* **DIRECTIONS FOR THIS TASK**
Return, word for word, the lines running from the one that contains "He is immortal" to the final line of the listing below.

* **PROVIDED RECORDS**

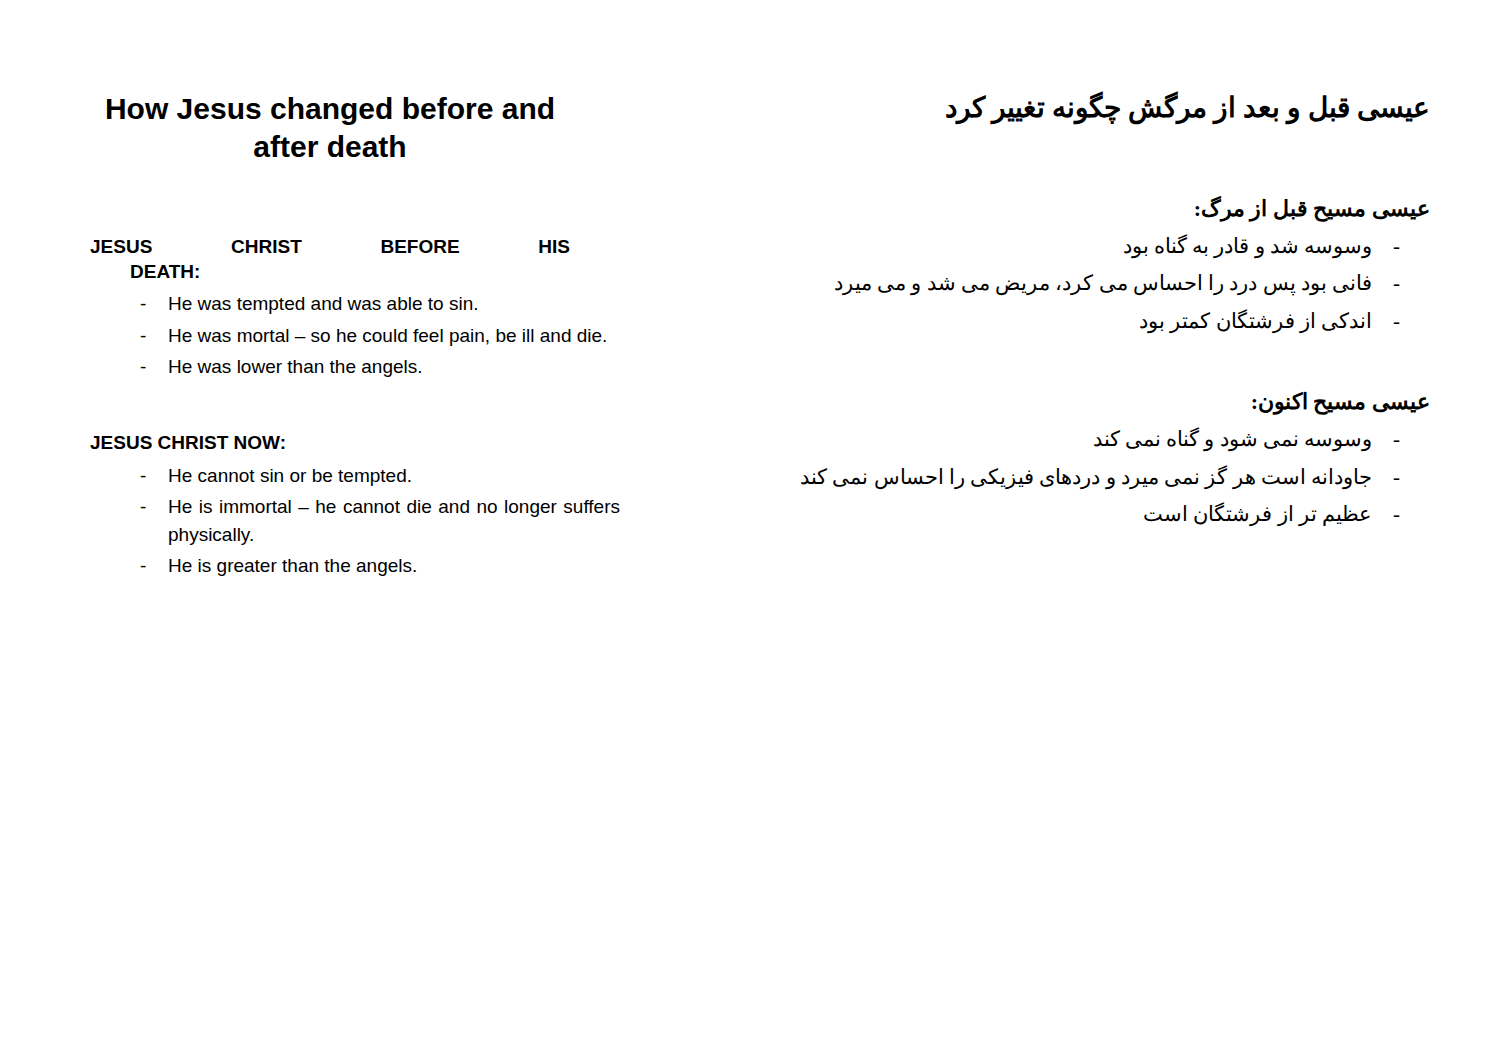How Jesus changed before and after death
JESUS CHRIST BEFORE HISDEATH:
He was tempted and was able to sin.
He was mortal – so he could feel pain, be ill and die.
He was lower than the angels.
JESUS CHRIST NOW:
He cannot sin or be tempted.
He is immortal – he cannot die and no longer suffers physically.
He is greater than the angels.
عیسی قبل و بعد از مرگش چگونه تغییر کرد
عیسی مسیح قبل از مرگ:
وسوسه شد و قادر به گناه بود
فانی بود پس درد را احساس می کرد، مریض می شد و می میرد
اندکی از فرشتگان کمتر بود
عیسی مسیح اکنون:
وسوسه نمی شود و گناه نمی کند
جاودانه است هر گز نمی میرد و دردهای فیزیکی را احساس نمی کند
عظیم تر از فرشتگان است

* **EXERCISE RESULT**
He is immortal – he cannot die and no longer suffers physically.
He is greater than the angels.
عیسی قبل و بعد از مرگش چگونه تغییر کرد
عیسی مسیح قبل از مرگ:
وسوسه شد و قادر به گناه بود
فانی بود پس درد را احساس می کرد، مریض می شد و می میرد
اندکی از فرشتگان کمتر بود
عیسی مسیح اکنون:
وسوسه نمی شود و گناه نمی کند
جاودانه است هر گز نمی میرد و دردهای فیزیکی را احساس نمی کند
عظیم تر از فرشتگان است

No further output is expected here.